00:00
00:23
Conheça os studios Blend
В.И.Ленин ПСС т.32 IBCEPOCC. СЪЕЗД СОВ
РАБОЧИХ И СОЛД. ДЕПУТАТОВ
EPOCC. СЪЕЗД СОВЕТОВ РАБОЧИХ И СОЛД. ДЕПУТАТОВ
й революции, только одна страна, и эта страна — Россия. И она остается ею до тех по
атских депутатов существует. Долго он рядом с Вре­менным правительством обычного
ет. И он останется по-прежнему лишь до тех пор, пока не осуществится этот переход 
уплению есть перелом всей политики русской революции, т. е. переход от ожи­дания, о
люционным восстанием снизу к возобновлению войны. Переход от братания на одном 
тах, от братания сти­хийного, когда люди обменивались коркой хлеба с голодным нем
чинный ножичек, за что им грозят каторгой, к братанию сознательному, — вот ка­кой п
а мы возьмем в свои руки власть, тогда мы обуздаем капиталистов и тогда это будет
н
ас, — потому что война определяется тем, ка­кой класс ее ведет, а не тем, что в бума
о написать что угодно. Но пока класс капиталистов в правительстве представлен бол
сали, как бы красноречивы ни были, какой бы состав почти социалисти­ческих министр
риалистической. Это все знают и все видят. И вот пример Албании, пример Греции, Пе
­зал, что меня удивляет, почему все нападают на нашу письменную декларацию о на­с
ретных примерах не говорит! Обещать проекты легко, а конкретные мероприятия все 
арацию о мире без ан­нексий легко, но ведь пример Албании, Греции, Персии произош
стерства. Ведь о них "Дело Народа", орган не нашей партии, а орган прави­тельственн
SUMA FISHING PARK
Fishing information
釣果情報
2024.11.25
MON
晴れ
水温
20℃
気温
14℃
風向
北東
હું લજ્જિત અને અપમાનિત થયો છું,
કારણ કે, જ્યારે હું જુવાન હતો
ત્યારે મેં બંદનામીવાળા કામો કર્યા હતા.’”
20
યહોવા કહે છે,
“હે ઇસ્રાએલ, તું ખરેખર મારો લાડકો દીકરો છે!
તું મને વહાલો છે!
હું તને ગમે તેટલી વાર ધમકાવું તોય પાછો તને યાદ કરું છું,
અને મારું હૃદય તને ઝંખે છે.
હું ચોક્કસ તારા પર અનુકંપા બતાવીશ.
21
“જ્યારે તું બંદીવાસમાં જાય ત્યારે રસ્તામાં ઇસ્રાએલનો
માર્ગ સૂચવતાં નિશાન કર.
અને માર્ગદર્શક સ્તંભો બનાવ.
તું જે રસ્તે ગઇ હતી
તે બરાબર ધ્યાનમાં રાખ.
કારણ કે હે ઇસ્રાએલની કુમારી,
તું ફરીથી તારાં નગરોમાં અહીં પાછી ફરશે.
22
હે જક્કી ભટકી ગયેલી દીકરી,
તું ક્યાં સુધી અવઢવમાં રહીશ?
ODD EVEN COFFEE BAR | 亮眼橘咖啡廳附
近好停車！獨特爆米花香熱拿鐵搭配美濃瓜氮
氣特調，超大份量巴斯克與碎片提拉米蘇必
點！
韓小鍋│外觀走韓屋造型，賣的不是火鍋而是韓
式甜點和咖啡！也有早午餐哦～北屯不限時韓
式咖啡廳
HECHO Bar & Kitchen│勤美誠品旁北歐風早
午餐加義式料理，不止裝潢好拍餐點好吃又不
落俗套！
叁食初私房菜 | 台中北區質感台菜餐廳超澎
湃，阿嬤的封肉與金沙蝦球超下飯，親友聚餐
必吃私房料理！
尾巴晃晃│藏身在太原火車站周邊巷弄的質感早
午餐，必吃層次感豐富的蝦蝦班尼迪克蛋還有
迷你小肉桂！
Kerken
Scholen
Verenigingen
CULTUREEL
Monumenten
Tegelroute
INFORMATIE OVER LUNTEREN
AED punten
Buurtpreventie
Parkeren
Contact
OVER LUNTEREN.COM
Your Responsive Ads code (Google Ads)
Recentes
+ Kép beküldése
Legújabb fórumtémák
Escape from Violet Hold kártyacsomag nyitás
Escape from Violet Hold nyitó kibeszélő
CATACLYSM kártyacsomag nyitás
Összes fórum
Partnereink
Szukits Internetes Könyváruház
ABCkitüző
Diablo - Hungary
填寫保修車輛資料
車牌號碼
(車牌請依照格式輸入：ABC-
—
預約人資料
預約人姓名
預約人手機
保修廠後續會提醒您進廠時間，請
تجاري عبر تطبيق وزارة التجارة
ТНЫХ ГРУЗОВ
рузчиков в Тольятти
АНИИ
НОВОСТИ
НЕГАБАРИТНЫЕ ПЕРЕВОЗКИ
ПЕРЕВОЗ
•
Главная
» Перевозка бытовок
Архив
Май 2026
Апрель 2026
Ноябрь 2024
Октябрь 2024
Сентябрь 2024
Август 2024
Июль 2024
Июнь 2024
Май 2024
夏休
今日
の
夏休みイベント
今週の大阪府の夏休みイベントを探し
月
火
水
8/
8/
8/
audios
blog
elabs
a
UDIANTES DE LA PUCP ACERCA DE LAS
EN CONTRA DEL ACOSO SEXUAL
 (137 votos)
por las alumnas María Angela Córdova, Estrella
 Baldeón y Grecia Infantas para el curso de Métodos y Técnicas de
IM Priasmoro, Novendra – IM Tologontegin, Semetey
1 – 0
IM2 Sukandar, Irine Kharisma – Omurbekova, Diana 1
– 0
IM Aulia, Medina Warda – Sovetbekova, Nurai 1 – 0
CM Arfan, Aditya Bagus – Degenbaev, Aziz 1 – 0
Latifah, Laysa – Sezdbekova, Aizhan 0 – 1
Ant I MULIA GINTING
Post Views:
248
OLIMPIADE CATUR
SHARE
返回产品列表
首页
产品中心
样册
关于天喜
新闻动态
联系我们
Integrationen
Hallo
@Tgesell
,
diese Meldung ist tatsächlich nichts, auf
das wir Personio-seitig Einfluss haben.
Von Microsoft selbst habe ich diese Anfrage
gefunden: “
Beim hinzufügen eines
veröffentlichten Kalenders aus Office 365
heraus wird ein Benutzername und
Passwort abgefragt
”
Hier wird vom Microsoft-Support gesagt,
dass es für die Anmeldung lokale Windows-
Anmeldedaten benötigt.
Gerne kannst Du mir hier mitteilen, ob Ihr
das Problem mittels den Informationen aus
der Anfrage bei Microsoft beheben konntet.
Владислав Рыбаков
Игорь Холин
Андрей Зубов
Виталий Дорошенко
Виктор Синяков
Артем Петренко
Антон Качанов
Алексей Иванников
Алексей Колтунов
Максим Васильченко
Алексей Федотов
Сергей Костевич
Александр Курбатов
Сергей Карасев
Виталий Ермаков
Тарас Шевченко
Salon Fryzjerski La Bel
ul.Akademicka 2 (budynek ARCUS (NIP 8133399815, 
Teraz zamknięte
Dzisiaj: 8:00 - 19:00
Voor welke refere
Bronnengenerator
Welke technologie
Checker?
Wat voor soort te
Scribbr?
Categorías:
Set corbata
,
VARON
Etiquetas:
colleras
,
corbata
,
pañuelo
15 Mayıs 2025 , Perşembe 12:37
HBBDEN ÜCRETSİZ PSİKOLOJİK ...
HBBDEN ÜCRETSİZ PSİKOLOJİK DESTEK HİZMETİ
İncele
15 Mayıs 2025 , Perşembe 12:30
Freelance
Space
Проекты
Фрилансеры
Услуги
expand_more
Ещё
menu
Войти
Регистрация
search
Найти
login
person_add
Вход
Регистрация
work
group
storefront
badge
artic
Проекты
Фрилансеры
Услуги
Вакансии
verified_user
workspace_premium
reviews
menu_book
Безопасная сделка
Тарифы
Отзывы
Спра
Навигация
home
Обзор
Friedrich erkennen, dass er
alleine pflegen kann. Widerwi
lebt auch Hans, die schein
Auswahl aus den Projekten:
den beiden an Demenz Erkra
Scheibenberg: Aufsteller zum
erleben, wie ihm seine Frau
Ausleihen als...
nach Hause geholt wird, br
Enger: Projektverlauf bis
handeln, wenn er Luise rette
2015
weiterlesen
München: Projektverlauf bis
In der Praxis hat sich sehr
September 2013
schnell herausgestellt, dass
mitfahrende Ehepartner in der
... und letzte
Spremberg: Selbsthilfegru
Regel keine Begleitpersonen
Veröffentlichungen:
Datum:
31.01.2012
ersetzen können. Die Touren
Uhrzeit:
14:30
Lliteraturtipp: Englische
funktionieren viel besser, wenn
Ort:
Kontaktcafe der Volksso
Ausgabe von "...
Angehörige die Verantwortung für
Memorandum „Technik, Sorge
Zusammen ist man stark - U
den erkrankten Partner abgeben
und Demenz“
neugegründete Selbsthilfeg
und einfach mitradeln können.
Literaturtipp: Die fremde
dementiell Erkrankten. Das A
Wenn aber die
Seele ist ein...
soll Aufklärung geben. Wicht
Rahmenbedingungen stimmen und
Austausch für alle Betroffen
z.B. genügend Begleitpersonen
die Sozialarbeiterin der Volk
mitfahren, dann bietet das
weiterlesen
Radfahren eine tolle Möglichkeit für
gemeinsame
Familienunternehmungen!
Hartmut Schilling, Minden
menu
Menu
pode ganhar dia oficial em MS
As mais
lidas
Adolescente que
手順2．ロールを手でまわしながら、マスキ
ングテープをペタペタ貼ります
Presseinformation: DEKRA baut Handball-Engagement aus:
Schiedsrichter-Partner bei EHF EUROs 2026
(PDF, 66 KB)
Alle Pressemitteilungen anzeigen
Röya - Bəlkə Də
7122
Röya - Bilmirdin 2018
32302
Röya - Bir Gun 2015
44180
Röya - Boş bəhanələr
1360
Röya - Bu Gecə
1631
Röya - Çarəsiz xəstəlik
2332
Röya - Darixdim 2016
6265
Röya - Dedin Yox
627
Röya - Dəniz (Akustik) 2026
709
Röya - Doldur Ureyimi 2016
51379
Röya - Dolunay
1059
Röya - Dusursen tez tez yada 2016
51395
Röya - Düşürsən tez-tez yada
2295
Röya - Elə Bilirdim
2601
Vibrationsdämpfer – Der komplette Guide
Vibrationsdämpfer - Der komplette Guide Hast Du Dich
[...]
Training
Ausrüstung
++++++
*Your objective*
Among the entries above, copy exactly only the lines starting with the one containing "ersetzen können. Die Touren" and going through the one containing "Literaturtipp: Die fremde", both ends included.

*The completed task*
ersetzen können. Die Touren
Uhrzeit:
14:30
Lliteraturtipp: Englische
funktionieren viel besser, wenn
Ort:
Kontaktcafe der Volksso
Ausgabe von "...
Angehörige die Verantwortung für
Memorandum „Technik, Sorge
Zusammen ist man stark - U
den erkrankten Partner abgeben
und Demenz“
neugegründete Selbsthilfeg
und einfach mitradeln können.
Literaturtipp: Die fremde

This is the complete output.